1. Field of the Invention
The present invention relates generally to microwave oscillators. More particularly, the invention relates to a Gunn diode oscillator employing subharmonic locking by signal injection using a diode bridge. The diode bridge provides a feedback signal indicative of the phase of the cavity oscillation which can be used to provide a phase-locked oscillation.
2. Description of Related Art
In many microwave applications, solid state microwave oscillators are now being used. Many such oscillators use diodes, such as tunnel diodes, avalanche diodes and Gunn diodes, to generate the microwave signal. Typically, the diode is electromagnetically coupled to a tuned or resonant cavity. Tunnel diodes and avalanche diodes are junction semiconductors. They have one or more doped regions with junctions in between. In contrast, the Gunn diode is a bulk semiconductor without differently doped regions defining junctions. In general, all of these diodes are negative resistance devices. They can be used to generate microwave oscillations by coupling to a tuned cavity of high Q. Usually, the tuned cavity offers a positive resistance which is designed to cancel out the negative resistance of the diode. The impedance of the cavity is constructed to be the conjugate match of the diode reactance. By energizing the diode, microwave oscillations are set up in the cavity. The cavity may be coupled via an output port to a waveguide or the like, thereby affording a microwave oscillator which can be used in a wide variety of communications and radar applications, to name but two. Although junction semiconductors and bulk semiconductors can both be used, in general, bulk semiconductors are capable of higher power output and can be made to operate at higher frequencies.
In designing a microwave system, it is often desirable to have control over the frequency of the oscillation. In a multiple channel microwave transmitter, for example, it is desirable to be able to generate or synthesize a plurality of different channels or frequencies by shifting the oscillation frequency of the microwave oscillator. Some fairly complex circuits have been devised to accomplish this in conventional systems. Also, in many instances, it is highly desirable to have to microwave oscillations phase-locked to a more readily controlled low-frequency reference signal. However, conventional microwave oscillators have had great difficulty in providing a phase-locked signal.
In providing controlled microwave oscillations, it is known to inject a fundamental signal into the resonant cavity using either reflection injection with a three port circulator or direct injection with a probe, causing the frequency of the cavity oscillation to frequency lock or track with the injected signal. By controlling the frequency of the injected signal, the frequency of the microwave oscillation can be controlled. While providing a frequency-locked signal, this conventional approach does not provide a phase-locked signal. Moreover, the electronic circuit for developing the subharmonic injection requires a parasitic oscillating signal and an idler signal and is quite complex and expensive. In addition, when injecting the signal in this fashion, a plurality of multiples of the subharmonic signal will also be injected unless filtered out. This adds further to the complexity and expense in developing a workable microwave system.
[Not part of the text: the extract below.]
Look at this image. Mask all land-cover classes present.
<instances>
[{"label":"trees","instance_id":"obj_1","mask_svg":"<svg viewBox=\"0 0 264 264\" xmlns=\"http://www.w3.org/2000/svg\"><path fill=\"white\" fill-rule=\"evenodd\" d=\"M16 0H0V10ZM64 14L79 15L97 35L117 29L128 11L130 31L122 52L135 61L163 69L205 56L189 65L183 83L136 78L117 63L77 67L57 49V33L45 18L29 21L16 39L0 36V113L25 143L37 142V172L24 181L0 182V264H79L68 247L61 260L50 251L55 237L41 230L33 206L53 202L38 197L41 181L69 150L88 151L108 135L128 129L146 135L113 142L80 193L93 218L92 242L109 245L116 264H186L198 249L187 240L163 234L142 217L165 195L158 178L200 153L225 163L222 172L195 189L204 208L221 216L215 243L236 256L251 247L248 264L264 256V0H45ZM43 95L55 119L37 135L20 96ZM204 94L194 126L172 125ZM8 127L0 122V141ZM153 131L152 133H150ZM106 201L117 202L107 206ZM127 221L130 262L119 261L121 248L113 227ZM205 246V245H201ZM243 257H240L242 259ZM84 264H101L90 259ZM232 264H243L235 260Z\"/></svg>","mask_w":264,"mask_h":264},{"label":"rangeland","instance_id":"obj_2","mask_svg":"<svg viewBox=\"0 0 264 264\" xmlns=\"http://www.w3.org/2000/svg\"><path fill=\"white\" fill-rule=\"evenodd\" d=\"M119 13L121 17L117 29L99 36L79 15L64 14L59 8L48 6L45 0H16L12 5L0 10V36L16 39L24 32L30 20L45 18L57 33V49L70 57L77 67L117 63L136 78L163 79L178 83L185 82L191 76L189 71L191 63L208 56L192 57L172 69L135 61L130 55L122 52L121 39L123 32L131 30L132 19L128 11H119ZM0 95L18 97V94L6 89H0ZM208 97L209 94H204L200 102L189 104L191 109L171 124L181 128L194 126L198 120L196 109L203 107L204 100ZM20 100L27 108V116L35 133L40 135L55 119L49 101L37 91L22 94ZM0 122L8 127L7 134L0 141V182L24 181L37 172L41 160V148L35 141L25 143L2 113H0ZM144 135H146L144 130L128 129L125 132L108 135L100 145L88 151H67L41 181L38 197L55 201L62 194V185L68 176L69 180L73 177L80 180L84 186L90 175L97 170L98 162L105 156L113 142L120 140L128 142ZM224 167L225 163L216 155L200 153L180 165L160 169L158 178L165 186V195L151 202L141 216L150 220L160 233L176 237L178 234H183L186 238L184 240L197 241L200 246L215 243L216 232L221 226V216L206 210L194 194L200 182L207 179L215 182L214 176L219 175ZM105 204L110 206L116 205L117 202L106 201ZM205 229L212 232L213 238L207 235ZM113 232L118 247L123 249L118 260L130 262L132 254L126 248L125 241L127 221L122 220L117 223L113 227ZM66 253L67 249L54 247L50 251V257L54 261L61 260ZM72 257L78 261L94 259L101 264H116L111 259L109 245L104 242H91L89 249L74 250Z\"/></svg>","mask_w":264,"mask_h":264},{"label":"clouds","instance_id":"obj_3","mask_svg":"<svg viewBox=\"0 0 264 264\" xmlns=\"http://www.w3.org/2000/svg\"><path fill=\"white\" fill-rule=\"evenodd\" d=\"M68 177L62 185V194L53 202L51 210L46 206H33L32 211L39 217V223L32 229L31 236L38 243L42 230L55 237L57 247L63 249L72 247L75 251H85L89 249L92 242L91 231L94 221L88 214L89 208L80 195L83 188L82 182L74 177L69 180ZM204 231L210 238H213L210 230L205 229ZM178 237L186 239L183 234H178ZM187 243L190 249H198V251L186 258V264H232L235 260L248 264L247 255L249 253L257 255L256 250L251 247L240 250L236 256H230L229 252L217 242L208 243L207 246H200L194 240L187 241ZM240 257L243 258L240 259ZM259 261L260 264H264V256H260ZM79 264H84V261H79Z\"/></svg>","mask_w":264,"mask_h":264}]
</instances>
In order to provide a phase-locked performance in a conventional system, a complex closed-loop sampling system is usually employed. Aside from adding considerably to the circuit complexity, sampling systems of this nature require several multipliers and usually some form of phase detector and integrator in the closed loop. Circuits of this type are traditionally quite slow in responding to channel or frequency changes. Hence, there can be a considerable delay before phase lock is achieved after a channel selection has been made.